Question

If the normal to a parabola $y^2=4ax$ at $P$ meets the curve again in $Q$ and if $PQ$ and the normal at $Q$ makes angle $\alpha$ and $\beta$, respectively, with the $x-axis$ then $\tan \alpha (\tan \alpha +\tan \beta )$ has the value equal to

• A. $0$
• B. $-2$
• C. $-\frac{1}{2}$
• D. $-1$

Answer 1

The correct option is B $-2$

Let the given equation of parabola is
$y^2=4ax$

Let the normal at $P(a{t_1}^2,2a{t}_1)$ meets the parabola again at $Q(a{t_2}^2,2a{t}_2)$.
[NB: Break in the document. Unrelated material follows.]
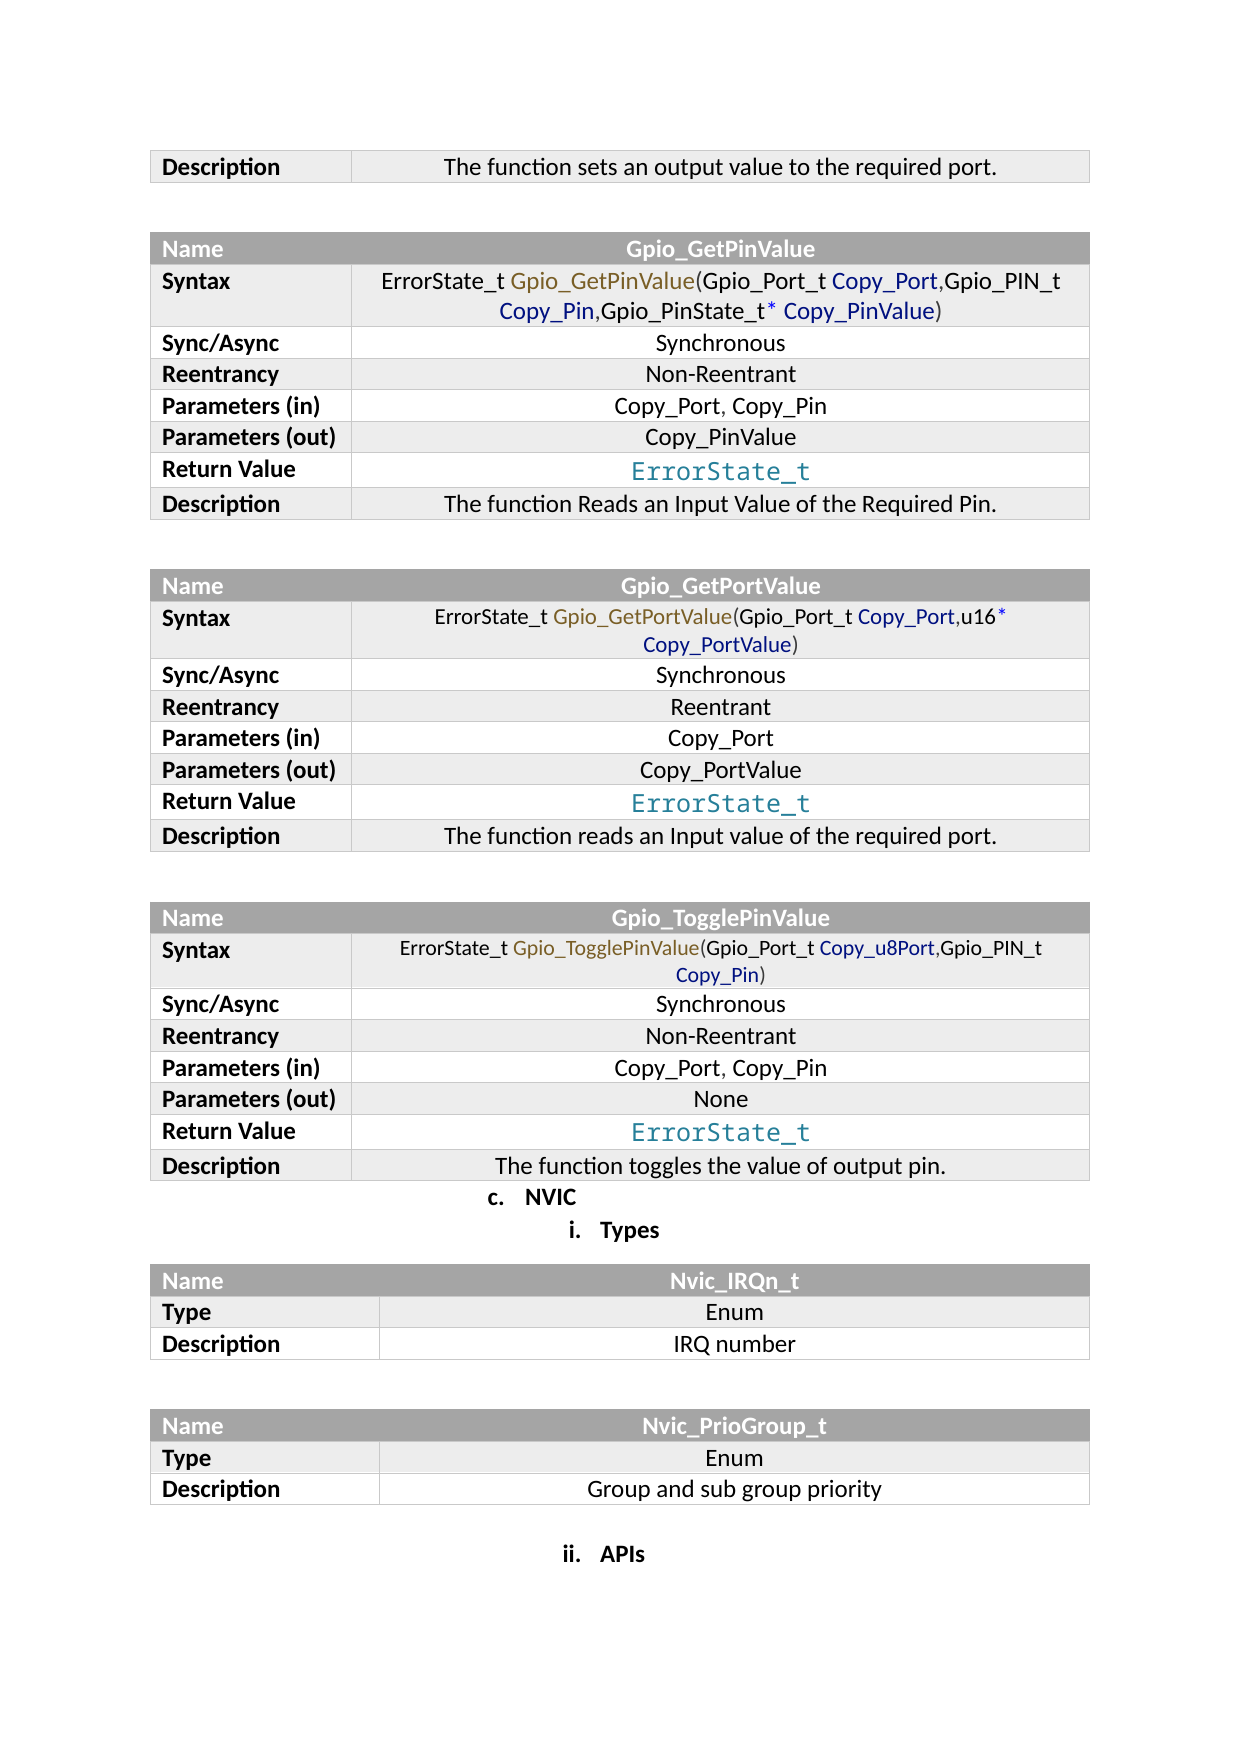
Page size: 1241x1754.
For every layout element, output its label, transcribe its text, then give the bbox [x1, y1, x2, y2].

Equation of normal at $P$ is given by,
$y=-t_{1}x+2a{t}_1+a{t}_1^3$

Equation of normal at $Q$ is given by,
$y=-t_{2}x+2a{t}_2+a{t}_2^3$

So, $\tan \alpha =-t_1$ and $\tan \beta =-t_2$

Also, $t_2=-t_1-\frac{2}{t_1}$

$\Rightarrow t_1{t}_2+t_1^2=-2$

$\Rightarrow \tan \alpha \tan \beta +{\tan }^2\alpha =-2$